§ **Your instructions**:
The lines to copy are those in the listing that hold the word "fdfefd".

§ **Task data**:
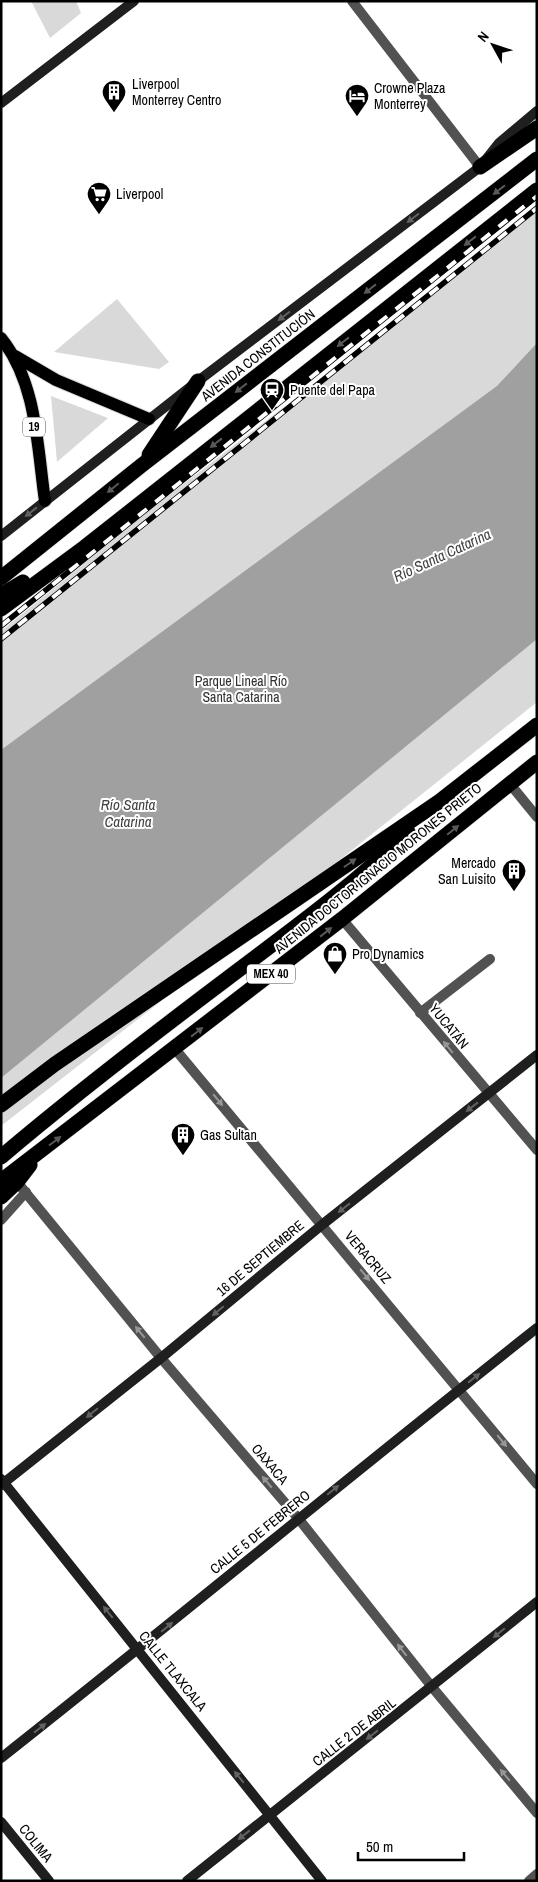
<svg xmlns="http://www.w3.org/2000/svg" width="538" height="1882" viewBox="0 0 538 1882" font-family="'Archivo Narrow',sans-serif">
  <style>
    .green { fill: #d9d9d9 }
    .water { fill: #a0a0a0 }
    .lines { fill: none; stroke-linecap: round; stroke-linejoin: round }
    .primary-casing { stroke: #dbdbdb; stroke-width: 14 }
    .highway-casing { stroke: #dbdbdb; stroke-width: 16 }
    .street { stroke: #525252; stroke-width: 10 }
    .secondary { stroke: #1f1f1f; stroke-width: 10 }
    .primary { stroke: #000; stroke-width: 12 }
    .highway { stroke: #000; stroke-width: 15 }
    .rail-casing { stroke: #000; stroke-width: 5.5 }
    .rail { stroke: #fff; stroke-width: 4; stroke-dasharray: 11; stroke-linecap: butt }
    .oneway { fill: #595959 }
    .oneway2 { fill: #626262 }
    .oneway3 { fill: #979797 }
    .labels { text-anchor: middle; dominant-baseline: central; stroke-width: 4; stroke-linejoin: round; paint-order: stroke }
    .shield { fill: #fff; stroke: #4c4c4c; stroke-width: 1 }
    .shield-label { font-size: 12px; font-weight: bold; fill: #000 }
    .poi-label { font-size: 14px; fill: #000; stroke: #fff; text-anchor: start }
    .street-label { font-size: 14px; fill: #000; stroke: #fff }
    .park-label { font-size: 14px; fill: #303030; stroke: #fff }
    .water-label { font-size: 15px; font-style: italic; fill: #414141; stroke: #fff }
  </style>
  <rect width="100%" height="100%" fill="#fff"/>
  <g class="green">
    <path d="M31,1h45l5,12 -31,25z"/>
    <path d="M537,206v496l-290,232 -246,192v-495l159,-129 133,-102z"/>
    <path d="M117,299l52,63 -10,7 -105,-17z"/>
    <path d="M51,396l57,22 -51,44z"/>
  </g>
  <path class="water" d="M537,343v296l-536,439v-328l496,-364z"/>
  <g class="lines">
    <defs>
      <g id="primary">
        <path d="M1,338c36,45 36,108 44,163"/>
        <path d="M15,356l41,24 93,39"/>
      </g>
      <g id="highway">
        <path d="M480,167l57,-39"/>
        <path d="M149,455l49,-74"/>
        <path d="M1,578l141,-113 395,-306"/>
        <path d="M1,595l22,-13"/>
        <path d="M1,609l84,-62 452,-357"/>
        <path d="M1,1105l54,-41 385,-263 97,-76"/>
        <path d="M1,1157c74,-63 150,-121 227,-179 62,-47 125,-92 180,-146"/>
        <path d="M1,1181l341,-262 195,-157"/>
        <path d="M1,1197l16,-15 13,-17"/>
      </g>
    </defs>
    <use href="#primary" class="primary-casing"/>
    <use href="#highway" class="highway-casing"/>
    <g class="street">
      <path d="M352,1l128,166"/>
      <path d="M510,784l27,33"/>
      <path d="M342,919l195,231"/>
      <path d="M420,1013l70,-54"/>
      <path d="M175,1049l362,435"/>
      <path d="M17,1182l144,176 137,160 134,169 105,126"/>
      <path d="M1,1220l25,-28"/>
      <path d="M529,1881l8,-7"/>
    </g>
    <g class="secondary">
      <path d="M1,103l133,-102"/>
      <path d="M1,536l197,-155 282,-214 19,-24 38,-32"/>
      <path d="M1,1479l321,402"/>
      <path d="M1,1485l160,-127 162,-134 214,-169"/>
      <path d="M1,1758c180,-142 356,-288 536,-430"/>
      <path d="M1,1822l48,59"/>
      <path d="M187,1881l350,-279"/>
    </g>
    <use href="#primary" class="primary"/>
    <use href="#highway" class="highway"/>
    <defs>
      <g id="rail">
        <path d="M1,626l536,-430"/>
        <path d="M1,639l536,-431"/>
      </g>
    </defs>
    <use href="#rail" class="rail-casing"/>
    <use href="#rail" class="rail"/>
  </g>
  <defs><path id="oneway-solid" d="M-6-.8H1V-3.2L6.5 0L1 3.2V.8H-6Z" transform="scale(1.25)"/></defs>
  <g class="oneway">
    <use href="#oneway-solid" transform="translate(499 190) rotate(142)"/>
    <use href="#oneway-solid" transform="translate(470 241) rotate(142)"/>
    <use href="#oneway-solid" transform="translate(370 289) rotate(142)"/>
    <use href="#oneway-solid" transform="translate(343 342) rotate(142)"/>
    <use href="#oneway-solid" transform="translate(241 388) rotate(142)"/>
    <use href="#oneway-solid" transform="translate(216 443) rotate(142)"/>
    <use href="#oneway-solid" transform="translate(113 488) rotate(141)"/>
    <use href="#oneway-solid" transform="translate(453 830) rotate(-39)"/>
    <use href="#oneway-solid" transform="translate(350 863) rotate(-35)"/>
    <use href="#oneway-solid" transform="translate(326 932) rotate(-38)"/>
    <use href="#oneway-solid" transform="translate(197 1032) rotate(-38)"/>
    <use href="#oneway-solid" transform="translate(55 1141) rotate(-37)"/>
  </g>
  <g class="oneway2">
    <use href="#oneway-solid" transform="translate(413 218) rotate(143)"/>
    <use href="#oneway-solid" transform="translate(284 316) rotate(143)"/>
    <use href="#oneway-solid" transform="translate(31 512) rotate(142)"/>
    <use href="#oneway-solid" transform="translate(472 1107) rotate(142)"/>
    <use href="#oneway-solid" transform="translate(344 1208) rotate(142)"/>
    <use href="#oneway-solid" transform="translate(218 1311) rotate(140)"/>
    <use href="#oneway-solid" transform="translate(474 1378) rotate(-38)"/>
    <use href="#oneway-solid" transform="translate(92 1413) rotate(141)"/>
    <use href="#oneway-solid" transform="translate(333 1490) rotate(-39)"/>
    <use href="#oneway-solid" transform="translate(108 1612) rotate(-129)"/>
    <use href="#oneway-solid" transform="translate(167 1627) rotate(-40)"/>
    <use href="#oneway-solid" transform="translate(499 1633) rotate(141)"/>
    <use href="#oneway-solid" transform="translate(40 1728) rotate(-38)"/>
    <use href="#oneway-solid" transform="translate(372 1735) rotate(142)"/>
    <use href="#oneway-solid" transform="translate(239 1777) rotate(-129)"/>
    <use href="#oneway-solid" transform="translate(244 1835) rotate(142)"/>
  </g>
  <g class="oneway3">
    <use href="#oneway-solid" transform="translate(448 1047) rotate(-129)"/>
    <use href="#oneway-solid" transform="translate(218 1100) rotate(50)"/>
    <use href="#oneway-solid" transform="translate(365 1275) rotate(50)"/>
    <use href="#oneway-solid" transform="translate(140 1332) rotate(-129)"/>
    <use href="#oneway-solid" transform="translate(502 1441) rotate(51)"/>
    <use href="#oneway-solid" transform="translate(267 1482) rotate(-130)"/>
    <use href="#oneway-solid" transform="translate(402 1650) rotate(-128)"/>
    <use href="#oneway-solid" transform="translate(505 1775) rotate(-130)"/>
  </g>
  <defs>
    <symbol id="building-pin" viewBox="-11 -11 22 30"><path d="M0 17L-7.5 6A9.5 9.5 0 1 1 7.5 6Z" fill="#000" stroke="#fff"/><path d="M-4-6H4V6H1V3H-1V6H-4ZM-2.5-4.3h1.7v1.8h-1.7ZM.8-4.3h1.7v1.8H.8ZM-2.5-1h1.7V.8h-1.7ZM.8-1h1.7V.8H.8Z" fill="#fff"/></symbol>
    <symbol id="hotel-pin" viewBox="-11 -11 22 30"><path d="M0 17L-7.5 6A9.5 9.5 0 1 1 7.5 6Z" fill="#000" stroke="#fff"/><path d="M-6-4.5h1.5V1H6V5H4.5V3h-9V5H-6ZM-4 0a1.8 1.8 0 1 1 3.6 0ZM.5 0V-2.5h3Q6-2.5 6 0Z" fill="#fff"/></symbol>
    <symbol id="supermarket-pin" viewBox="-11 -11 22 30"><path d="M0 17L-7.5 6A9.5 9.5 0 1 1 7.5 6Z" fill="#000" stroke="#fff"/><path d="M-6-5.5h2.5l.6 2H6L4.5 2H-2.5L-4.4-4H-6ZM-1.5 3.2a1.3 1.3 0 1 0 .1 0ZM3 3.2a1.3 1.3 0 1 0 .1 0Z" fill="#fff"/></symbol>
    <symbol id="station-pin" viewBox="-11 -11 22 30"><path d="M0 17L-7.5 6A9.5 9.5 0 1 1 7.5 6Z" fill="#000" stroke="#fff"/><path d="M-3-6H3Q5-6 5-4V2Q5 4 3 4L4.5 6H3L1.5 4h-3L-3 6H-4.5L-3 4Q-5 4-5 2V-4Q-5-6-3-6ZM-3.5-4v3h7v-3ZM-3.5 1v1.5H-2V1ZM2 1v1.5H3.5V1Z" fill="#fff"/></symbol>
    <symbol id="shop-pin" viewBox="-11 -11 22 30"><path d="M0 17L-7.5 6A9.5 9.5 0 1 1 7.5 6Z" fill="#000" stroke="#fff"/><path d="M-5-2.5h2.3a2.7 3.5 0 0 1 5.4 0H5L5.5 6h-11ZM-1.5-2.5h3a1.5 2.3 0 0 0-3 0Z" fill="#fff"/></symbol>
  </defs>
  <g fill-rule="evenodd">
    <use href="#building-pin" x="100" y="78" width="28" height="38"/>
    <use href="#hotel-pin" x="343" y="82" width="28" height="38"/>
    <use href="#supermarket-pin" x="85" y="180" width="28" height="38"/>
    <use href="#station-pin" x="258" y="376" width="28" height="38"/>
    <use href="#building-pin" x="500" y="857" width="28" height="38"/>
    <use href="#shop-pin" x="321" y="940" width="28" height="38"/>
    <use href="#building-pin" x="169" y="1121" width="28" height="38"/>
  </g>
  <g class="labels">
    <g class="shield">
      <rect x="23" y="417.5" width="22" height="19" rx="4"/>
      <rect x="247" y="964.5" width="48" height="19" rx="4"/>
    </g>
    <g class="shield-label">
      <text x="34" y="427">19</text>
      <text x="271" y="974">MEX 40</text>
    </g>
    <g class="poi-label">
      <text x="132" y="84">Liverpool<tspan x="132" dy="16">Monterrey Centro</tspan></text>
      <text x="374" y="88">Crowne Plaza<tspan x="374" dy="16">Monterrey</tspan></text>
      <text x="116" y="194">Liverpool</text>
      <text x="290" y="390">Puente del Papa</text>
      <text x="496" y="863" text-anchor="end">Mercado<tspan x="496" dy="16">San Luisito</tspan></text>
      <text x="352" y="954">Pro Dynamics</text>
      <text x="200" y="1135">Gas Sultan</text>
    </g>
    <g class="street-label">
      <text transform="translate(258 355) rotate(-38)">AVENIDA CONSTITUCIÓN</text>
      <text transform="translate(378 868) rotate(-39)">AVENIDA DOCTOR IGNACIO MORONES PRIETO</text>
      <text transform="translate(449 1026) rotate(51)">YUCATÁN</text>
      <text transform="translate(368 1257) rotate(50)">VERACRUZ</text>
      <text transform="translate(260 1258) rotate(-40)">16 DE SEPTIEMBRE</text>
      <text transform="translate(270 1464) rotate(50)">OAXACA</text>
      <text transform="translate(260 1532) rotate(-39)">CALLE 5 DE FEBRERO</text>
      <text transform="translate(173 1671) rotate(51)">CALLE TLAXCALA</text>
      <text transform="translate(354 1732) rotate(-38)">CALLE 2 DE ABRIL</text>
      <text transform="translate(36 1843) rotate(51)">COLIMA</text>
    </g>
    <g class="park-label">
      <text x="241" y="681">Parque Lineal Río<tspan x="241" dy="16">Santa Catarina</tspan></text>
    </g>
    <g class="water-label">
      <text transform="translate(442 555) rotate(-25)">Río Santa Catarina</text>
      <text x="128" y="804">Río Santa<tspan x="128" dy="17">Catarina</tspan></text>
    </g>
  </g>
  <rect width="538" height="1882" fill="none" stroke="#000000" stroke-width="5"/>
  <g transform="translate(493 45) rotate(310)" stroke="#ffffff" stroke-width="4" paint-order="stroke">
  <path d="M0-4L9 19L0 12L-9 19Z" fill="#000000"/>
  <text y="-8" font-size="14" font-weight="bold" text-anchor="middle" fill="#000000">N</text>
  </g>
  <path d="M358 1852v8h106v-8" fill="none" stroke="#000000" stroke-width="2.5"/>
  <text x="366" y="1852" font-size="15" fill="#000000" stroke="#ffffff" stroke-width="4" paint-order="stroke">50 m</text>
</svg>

* * *

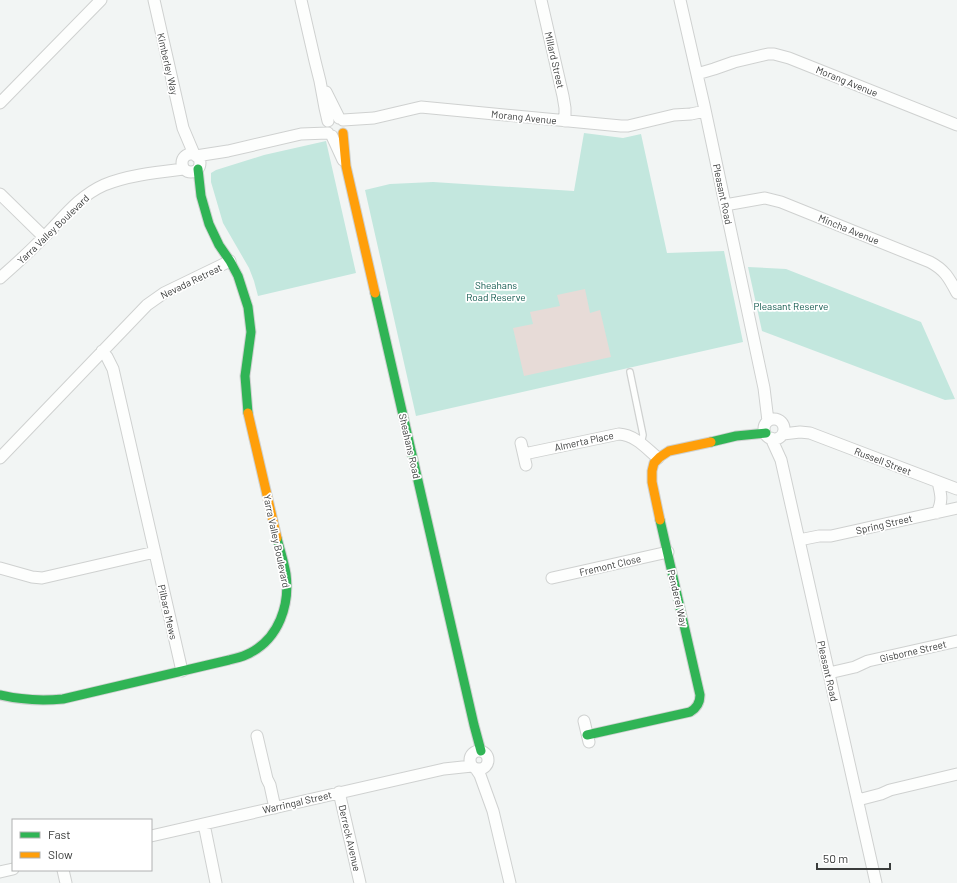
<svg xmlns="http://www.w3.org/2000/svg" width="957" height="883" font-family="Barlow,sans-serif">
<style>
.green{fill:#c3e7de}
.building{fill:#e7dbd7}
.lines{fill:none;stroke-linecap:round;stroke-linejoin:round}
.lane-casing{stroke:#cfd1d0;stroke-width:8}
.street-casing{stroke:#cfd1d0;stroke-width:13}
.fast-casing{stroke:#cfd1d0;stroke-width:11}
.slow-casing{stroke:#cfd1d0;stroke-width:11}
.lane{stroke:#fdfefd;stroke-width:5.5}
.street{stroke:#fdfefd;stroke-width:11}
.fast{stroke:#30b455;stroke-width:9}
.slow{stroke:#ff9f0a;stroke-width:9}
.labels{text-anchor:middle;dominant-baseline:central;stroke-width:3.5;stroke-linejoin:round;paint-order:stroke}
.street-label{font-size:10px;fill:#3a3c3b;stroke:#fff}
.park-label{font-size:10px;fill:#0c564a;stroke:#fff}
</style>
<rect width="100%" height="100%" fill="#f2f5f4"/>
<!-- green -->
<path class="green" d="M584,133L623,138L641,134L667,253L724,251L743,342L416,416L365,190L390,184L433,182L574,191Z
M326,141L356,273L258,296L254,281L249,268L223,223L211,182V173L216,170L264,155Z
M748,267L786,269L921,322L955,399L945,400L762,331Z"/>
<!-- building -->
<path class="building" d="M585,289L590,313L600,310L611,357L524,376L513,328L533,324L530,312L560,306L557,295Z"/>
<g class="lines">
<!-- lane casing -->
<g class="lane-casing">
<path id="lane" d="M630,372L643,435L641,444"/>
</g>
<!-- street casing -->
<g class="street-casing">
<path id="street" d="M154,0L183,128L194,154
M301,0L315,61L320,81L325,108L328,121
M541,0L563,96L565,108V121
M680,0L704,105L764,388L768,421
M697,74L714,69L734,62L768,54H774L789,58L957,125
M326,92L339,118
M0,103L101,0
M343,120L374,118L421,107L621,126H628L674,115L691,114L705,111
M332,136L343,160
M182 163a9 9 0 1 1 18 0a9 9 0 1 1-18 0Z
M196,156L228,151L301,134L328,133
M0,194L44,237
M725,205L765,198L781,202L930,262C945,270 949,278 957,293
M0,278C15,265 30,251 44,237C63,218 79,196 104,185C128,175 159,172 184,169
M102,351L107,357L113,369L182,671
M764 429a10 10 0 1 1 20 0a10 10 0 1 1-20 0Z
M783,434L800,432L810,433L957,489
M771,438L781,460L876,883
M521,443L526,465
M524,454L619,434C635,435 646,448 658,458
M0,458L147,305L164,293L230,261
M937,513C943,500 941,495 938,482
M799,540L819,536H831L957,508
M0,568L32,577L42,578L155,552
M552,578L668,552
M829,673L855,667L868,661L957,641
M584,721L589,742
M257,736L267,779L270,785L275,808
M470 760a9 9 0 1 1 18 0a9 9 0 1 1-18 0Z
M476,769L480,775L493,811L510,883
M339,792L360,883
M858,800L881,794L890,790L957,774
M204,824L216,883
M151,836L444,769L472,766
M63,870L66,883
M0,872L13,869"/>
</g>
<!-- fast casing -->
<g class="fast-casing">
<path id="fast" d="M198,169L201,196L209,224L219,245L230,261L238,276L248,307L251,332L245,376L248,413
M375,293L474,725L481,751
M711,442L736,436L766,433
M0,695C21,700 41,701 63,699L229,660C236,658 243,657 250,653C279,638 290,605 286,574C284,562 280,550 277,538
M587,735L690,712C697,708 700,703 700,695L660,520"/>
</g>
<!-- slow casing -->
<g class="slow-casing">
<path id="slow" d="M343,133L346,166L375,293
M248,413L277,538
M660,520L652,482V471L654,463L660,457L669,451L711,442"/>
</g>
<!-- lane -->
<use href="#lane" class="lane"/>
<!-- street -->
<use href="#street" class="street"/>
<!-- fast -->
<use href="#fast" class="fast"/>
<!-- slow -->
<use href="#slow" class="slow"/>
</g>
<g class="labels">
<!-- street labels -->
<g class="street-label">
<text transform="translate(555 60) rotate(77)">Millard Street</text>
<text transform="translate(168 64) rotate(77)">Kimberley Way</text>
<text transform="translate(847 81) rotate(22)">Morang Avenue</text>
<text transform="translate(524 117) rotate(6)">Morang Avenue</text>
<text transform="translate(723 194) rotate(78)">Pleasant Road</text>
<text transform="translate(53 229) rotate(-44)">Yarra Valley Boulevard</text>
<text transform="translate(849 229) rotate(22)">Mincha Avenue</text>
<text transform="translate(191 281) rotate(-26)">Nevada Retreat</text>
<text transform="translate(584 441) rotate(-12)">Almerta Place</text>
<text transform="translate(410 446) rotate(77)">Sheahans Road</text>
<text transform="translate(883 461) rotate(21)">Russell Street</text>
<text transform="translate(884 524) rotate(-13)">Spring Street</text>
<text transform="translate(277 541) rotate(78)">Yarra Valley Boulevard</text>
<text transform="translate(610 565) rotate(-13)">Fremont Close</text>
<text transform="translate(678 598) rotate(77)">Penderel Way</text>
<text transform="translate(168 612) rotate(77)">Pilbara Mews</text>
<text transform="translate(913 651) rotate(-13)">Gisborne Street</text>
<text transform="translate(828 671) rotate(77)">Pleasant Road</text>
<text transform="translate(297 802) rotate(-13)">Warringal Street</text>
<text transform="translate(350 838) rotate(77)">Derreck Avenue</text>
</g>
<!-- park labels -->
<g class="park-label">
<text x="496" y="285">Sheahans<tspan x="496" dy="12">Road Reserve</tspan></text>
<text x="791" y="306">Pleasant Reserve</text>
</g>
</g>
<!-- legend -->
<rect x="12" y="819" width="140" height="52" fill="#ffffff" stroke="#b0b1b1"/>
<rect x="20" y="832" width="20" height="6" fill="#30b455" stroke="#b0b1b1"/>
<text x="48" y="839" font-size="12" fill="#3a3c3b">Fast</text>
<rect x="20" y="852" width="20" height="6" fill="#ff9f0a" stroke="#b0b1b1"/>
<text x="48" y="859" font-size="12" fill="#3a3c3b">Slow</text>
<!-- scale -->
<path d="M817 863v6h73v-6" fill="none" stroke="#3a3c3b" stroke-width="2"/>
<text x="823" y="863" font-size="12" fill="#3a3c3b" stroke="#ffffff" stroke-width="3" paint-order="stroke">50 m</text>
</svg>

§ **Solution**:
.lane{stroke:#fdfefd;stroke-width:5.5}
.street{stroke:#fdfefd;stroke-width:11}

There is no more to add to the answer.